* **Task directions**: The data are to be restated in full, exactly as presented.

* **Exercise data**:
---------------

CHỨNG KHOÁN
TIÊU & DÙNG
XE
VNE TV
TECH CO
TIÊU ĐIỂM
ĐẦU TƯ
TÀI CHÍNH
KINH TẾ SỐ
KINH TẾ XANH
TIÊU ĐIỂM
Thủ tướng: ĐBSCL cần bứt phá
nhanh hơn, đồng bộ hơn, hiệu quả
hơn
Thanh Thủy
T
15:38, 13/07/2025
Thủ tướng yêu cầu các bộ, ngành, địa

---------------

* **Worked solution**:
CHỨNG KHOÁN
TIÊU & DÙNG
XE
VNE TV
TECH CO
TIÊU ĐIỂM
ĐẦU TƯ
TÀI CHÍNH
KINH TẾ SỐ
KINH TẾ XANH
TIÊU ĐIỂM
Thủ tướng: ĐBSCL cần bứt phá
nhanh hơn, đồng bộ hơn, hiệu quả
hơn
Thanh Thủy
T
15:38, 13/07/2025
Thủ tướng yêu cầu các bộ, ngành, địa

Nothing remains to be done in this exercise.